3D offers benefits in power, density and cost, but these require new approaches, Patti noted. “Co-mingling of transistors and wire allows process separation leading to reduced costs — i.e., just build memory in the memory process, just build logic in a logic process,” he said. “SOCs put a huge burden on processing. If you need flash, DRAM, and a processor on the same chip, you have a fab nightmare.” The cost burden is huge, he pointed out — even though none of the functionality (flash, DRAM, or CPU) covers the entire chip, “the entire chip gets these processes applied to it. I like to say the foundry does offer a refund for under-utilized silicon area. With 3D, unecessary processing can be avoided, lowering cost and improving yield.”
Another advantage is density: Four layers of 45nm circuitry take about the same space as one 22nm device. “By virtually any measure, development cost, fab facility cost, even piece part, 3D wins.” Patti said.
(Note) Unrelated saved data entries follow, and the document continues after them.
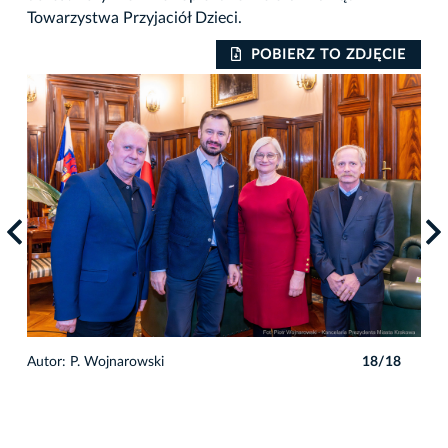
Towarzystwa Przyjaciół Dzieci.
IE
POBIERZ TO ZDJĘCIE
8
Autor: P. Wojnarowski
18/18
Auto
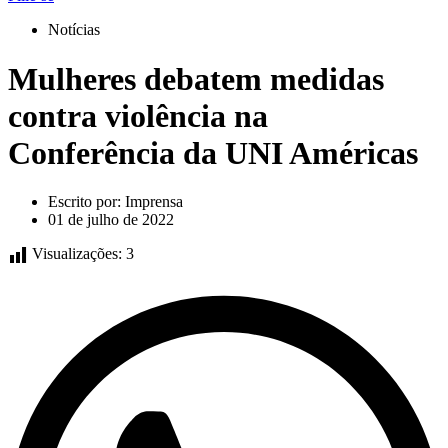
Notícias
Mulheres debatem medidas
contra violência na
Conferência da UNI Américas
Escrito por:
Imprensa
01 de julho de 2022
Visualizações:
3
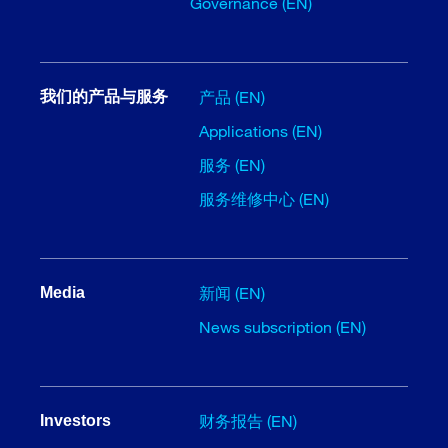
Governance (EN)
产品 (EN)
我们的产品与服务
Applications (EN)
服务 (EN)
服务维修中心 (EN)
新闻 (EN)
Media
News subscription (EN)
财务报告 (EN)
Investors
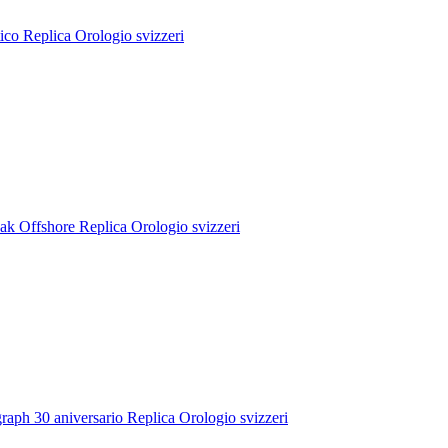
o Replica Orologio svizzeri
k Offshore Replica Orologio svizzeri
ph 30 aniversario Replica Orologio svizzeri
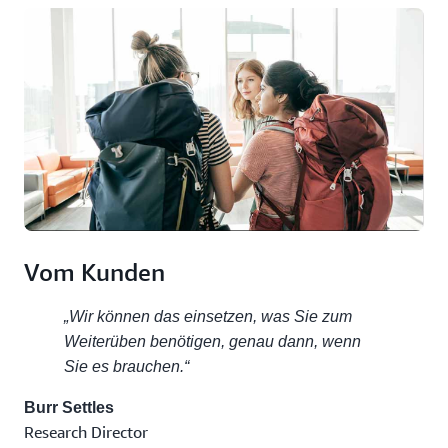
Vom Kunden
„Wir können das einsetzen, was Sie zum
Weiterüben benötigen, genau dann, wenn
Sie es brauchen.“
Burr Settles
Research Director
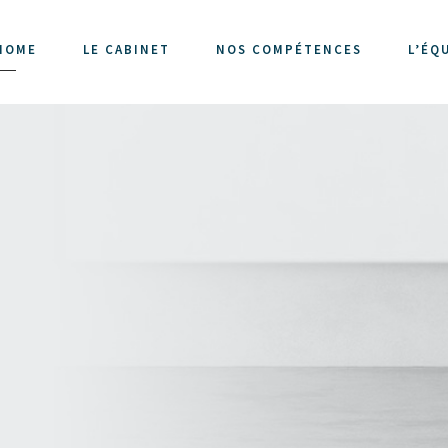
HOME
LE CABINET
NOS COMPÉTENCES
L’ÉQ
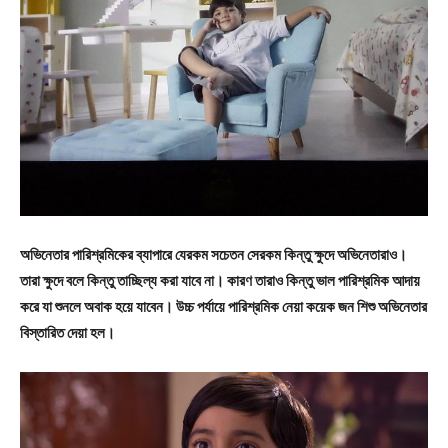
অভিনেতার পারিশ্রমিকের ব্যাপারে যেরকম সচেতন সেরকম কিন্তু ক্ষুদে অভিনেতারাও।
তারা ক্ষুদে বলে কিন্তু তাচ্ছিল্য করা যাবে না। কারণ তারাও কিন্তু ভাল পারিশ্রমিক আদায়
করে যা শুনলে অবাক হয়ে যাবেন। উচ্চ পর্যায়ে পারিশ্রমিক নেয়া কয়েক জন শিশু অভিনেতার
বিস্তারিত দেয়া হল।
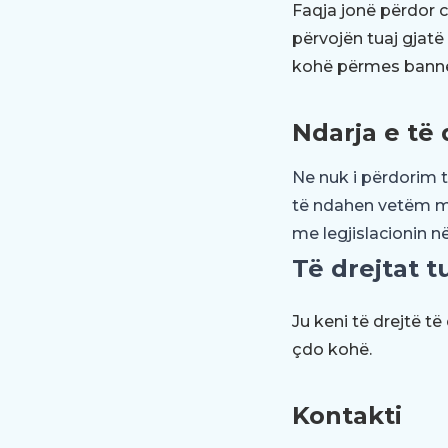
Faqja jonë përdor c
përvojën tuaj gjatë
kohë përmes banner
Ndarja e të
Ne nuk i përdorim t
të ndahen vetëm me
me legjislacionin në
Të drejtat t
Ju keni të drejtë t
çdo kohë.
Kontakti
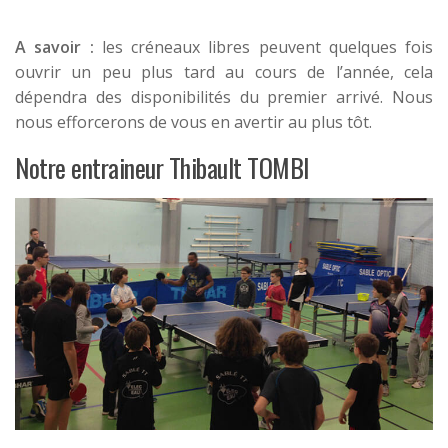
A savoir :
les créneaux libres peuvent quelques fois
ouvrir un peu plus tard au cours de l’année, cela
dépendra des disponibilités du premier arrivé. Nous
nous efforcerons de vous en avertir au plus tôt.
Notre entraineur Thibault TOMBI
A third advantage is power. “If we assume high-k gates, and lower transistor leakage, most of the power is left in the charging and discharging of the wire,” Patti said. “Make shorter wires [and] you get lower power. In our memories we make the wires half as long and we get a 40% reduction in per bit power.”
How 3D rescues Moore’s Law
The real advantage of 3D integration, however, is that it offers a way to stay on the path defined by Moore’s law without continued scaling, which is getting increasingly expensive. “I think in the end you need to look at what is the objective of scaling. Historically, it was performance, power, cost, and density. Performance was probably the driver for many years, at least for logic devices,” Patti said. “For DRAM it most certainly was cost. Today, it is safe to say, we get no performance improvement from scaling. Power isn’t improving. 3D can drive density faster than scaling. And the cost benefit from scaling is rapidly eroding. 22nm may be more costly than 45nm per transistor for sometime.”
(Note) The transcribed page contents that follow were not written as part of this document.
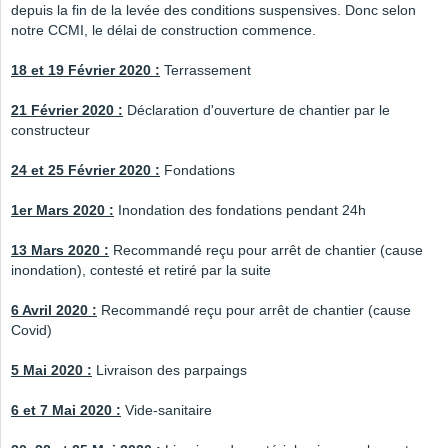
depuis la fin de la levée des conditions suspensives. Donc selon
notre CCMI, le délai de construction commence.
18 et 19 Février 2020 :
Terrassement
21 Février 2020 :
Déclaration d'ouverture de chantier par le
constructeur
24 et 25 Février 2020 :
Fondations
1er Mars 2020 :
Inondation des fondations pendant 24h
13 Mars 2020 :
Recommandé reçu pour arrêt de chantier (cause
inondation), contesté et retiré par la suite
6 Avril 2020 :
Recommandé reçu pour arrêt de chantier (cause
Covid)
5 Mai 2020 :
Livraison des parpaings
6 et 7 Mai 2020 :
Vide-sanitaire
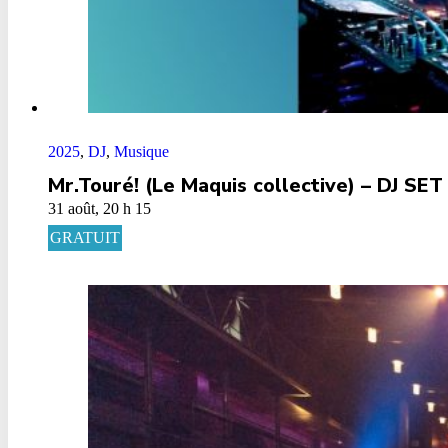
2025
,
DJ
,
Musique
Mr.Touré! (Le Maquis collective) – DJ SET
31 août, 20 h 15
GRATUIT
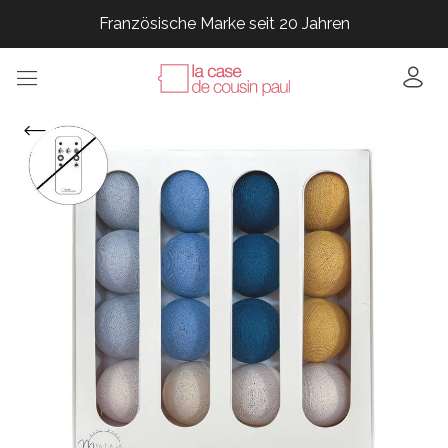
Französische Marke seit 20 Jahren
Französische Marke seit 20 Jahren
Französische Marke seit 20 Jahren
Französische Marke seit 20 Jahren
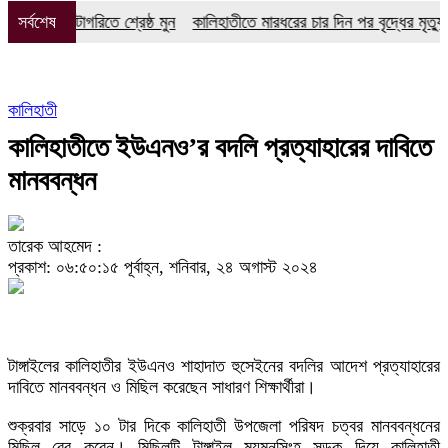
াঁচ ক্যাটাগরিতে শ্রেষ্ঠ মুন
সর্বশেষ
কালিহাতীতে মারধরের চার দিন পর বৃদ্ধের মৃত্যু, তদ
কালিহাতী
কালিহাতীতে ইউএনও’র বদলি প্রত্যাহারের দাবিতে
মানববন্ধন
তারেক আহমেদ :
প্রকাশ: ০৬:৫০:১৫ পূর্বাহ্ন, শনিবার, ২৪ অগাস্ট ২০২৪
টাঙ্গাইলের কালিহাতীর ইউএনও শাহাদাত হুসেইনের বদলির আদেশ প্রত্যাহারের
দাবিতে মানববন্ধন ও মিছিল করেছেন সাধারণ শিক্ষার্থীরা।
শুক্রবার সাড়ে ১০ টার দিকে কালিহাতী উপজেলা পরিষদ চত্বর মানববন্ধনের
মিছিল বের করেন। মিছিলটি টাঙ্গাইল ময়মনসিংহ সড়ক দিয়ে কালিহাতী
But don’t get him wrong — he’s not predicting an end to scaling, rather a major slowdown. “Fractional node advances are going to be the norm moving forward. The next decade or two will belong to 3D integration, just as the last has been the domain of CMOS. The exploitation of 3D has barely started. The opportunities go far beyond just connecting together the bond pads,” he said.
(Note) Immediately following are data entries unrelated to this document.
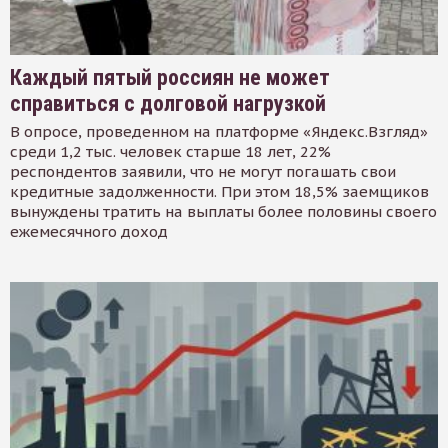
Каждый пятый россиян не может
справиться с долговой нагрузкой
В опросе, проведенном на платформе «Яндекс.Взгляд»
среди 1,2 тыс. человек старше 18 лет, 22%
респондентов заявили, что не могут погашать свои
кредитные задолженности. При этом 18,5% заемщиков
вынуждены тратить на выплаты более половины своего
ежемесячного доход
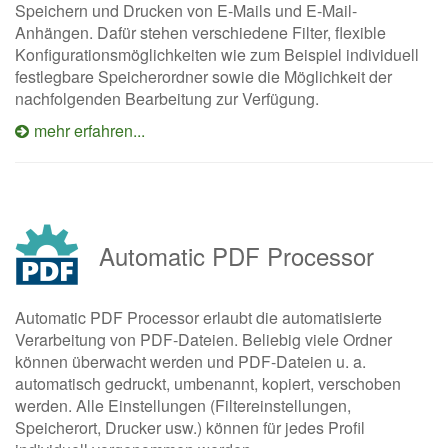
Speichern und Drucken von E-Mails und E-Mail-
Anhängen. Dafür stehen verschiedene Filter, flexible
Konfigurationsmöglichkeiten wie zum Beispiel individuell
festlegbare Speicherordner sowie die Möglichkeit der
nachfolgenden Bearbeitung zur Verfügung.
mehr erfahren...
Automatic PDF Processor
Automatic PDF Processor erlaubt die automatisierte
Verarbeitung von PDF-Dateien. Beliebig viele Ordner
können überwacht werden und PDF-Dateien u. a.
automatisch gedruckt, umbenannt, kopiert, verschoben
werden. Alle Einstellungen (Filtereinstellungen,
Speicherort, Drucker usw.) können für jedes Profil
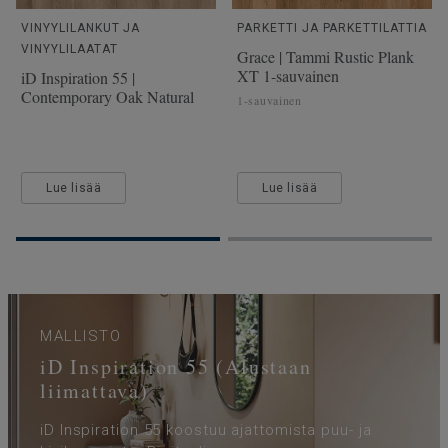
VINYYLILANKUT JA
PARKETTI JA PARKETTILATTIA
VINYYLILAATAT
Grace | Tammi Rustic Plank
XT 1-sauvainen
iD Inspiration 55 |
Contemporary Oak Natural
1-sauvainen
Lue lisää
Lue lisää
MALLISTO
iD Inspiration 55 (Alustaan
liimattava)
iD Inspiration 55 koostuu ajattomista puu- ja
Michael Fritze, program manager at DARPA, said he sees 3DIC as a potential means of making affordable SoCs, thus “enabling a whole new range of applications that are simply not economically viable today given the volumes required to justify a custom SOC design.” Fritze is also bullish on the potential of 3DIC for achieving ultralow-power electronics solutions, although he said serious design and architecture changes would be required to achieve this. “This is the key challenge: getting folks to start thinking about the novel architectures that would be capable of exploiting 3D IC benefits. This will require CAD/EDA tools before killer apps are identified — quite an economic challenge,” he noted. — P.S.